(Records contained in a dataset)
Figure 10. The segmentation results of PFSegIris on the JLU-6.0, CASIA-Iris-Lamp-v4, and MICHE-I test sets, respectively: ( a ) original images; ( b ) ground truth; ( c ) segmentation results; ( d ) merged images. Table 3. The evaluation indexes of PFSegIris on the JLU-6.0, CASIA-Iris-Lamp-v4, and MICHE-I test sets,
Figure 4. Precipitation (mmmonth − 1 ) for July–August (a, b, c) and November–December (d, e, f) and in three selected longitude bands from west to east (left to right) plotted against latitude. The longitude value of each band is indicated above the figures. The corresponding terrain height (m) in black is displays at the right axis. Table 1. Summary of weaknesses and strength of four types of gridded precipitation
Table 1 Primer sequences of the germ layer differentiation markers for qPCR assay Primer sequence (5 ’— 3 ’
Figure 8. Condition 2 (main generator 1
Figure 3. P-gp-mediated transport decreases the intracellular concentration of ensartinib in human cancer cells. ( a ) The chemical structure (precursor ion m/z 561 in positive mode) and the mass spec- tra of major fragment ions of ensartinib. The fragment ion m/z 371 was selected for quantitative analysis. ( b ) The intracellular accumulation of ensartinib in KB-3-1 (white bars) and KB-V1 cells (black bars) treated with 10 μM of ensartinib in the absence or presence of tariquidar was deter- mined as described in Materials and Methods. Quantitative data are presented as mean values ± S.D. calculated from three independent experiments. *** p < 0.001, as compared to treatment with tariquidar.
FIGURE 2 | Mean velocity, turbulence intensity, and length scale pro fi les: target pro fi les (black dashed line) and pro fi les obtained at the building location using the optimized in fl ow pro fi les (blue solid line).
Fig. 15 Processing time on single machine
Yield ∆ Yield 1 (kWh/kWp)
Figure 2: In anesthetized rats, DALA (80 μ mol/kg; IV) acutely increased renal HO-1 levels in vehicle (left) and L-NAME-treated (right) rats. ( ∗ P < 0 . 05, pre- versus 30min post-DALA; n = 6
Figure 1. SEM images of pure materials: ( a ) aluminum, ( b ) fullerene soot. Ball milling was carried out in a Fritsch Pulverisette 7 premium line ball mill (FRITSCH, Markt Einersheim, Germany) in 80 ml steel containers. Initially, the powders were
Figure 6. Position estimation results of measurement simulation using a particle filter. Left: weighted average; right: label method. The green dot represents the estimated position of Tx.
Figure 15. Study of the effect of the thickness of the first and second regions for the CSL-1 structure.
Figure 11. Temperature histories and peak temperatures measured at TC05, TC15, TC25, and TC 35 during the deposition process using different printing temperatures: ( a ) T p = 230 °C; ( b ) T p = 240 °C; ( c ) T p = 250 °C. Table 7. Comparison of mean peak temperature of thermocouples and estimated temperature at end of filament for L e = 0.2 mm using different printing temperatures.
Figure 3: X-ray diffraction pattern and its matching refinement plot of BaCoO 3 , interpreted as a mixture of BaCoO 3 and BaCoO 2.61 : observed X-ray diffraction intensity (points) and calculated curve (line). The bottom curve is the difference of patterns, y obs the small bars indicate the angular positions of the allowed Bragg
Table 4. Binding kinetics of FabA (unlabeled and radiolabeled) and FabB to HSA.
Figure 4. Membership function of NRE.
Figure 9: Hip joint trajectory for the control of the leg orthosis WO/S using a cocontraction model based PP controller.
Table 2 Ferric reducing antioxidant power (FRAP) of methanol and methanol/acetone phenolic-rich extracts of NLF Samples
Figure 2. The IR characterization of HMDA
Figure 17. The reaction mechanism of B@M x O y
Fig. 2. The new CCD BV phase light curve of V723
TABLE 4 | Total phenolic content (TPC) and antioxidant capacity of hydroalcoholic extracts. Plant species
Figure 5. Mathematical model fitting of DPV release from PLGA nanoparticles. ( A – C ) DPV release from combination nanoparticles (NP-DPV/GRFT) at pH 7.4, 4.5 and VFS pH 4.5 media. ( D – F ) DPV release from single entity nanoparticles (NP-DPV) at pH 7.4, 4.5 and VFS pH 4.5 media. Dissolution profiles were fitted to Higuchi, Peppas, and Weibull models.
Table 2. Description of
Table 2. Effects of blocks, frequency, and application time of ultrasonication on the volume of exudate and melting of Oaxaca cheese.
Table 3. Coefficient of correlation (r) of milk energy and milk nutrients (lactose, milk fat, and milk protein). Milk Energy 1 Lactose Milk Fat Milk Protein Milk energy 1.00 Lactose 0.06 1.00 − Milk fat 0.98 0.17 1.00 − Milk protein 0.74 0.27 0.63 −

» **Exercise**: Reproduce the entries exactly as they appear.

» **Result below**:
Figure 10. The segmentation results of PFSegIris on the JLU-6.0, CASIA-Iris-Lamp-v4, and MICHE-I test sets, respectively: ( a ) original images; ( b ) ground truth; ( c ) segmentation results; ( d ) merged images. Table 3. The evaluation indexes of PFSegIris on the JLU-6.0, CASIA-Iris-Lamp-v4, and MICHE-I test sets,
Figure 4. Precipitation (mmmonth − 1 ) for July–August (a, b, c) and November–December (d, e, f) and in three selected longitude bands from west to east (left to right) plotted against latitude. The longitude value of each band is indicated above the figures. The corresponding terrain height (m) in black is displays at the right axis. Table 1. Summary of weaknesses and strength of four types of gridded precipitation
Table 1 Primer sequences of the germ layer differentiation markers for qPCR assay Primer sequence (5 ’— 3 ’
Figure 8. Condition 2 (main generator 1
Figure 3. P-gp-mediated transport decreases the intracellular concentration of ensartinib in human cancer cells. ( a ) The chemical structure (precursor ion m/z 561 in positive mode) and the mass spec- tra of major fragment ions of ensartinib. The fragment ion m/z 371 was selected for quantitative analysis. ( b ) The intracellular accumulation of ensartinib in KB-3-1 (white bars) and KB-V1 cells (black bars) treated with 10 μM of ensartinib in the absence or presence of tariquidar was deter- mined as described in Materials and Methods. Quantitative data are presented as mean values ± S.D. calculated from three independent experiments. *** p < 0.001, as compared to treatment with tariquidar.
FIGURE 2 | Mean velocity, turbulence intensity, and length scale pro fi les: target pro fi les (black dashed line) and pro fi les obtained at the building location using the optimized in fl ow pro fi les (blue solid line).
Fig. 15 Processing time on single machine
Yield ∆ Yield 1 (kWh/kWp)
Figure 2: In anesthetized rats, DALA (80 μ mol/kg; IV) acutely increased renal HO-1 levels in vehicle (left) and L-NAME-treated (right) rats. ( ∗ P < 0 . 05, pre- versus 30min post-DALA; n = 6
Figure 1. SEM images of pure materials: ( a ) aluminum, ( b ) fullerene soot. Ball milling was carried out in a Fritsch Pulverisette 7 premium line ball mill (FRITSCH, Markt Einersheim, Germany) in 80 ml steel containers. Initially, the powders were
Figure 6. Position estimation results of measurement simulation using a particle filter. Left: weighted average; right: label method. The green dot represents the estimated position of Tx.
Figure 15. Study of the effect of the thickness of the first and second regions for the CSL-1 structure.
Figure 11. Temperature histories and peak temperatures measured at TC05, TC15, TC25, and TC 35 during the deposition process using different printing temperatures: ( a ) T p = 230 °C; ( b ) T p = 240 °C; ( c ) T p = 250 °C. Table 7. Comparison of mean peak temperature of thermocouples and estimated temperature at end of filament for L e = 0.2 mm using different printing temperatures.
Figure 3: X-ray diffraction pattern and its matching refinement plot of BaCoO 3 , interpreted as a mixture of BaCoO 3 and BaCoO 2.61 : observed X-ray diffraction intensity (points) and calculated curve (line). The bottom curve is the difference of patterns, y obs the small bars indicate the angular positions of the allowed Bragg
Table 4. Binding kinetics of FabA (unlabeled and radiolabeled) and FabB to HSA.
Figure 4. Membership function of NRE.
Figure 9: Hip joint trajectory for the control of the leg orthosis WO/S using a cocontraction model based PP controller.
Table 2 Ferric reducing antioxidant power (FRAP) of methanol and methanol/acetone phenolic-rich extracts of NLF Samples
Figure 2. The IR characterization of HMDA
Figure 17. The reaction mechanism of B@M x O y
Fig. 2. The new CCD BV phase light curve of V723
TABLE 4 | Total phenolic content (TPC) and antioxidant capacity of hydroalcoholic extracts. Plant species
Figure 5. Mathematical model fitting of DPV release from PLGA nanoparticles. ( A – C ) DPV release from combination nanoparticles (NP-DPV/GRFT) at pH 7.4, 4.5 and VFS pH 4.5 media. ( D – F ) DPV release from single entity nanoparticles (NP-DPV) at pH 7.4, 4.5 and VFS pH 4.5 media. Dissolution profiles were fitted to Higuchi, Peppas, and Weibull models.
Table 2. Description of
Table 2. Effects of blocks, frequency, and application time of ultrasonication on the volume of exudate and melting of Oaxaca cheese.
Table 3. Coefficient of correlation (r) of milk energy and milk nutrients (lactose, milk fat, and milk protein). Milk Energy 1 Lactose Milk Fat Milk Protein Milk energy 1.00 Lactose 0.06 1.00 − Milk fat 0.98 0.17 1.00 − Milk protein 0.74 0.27 0.63 −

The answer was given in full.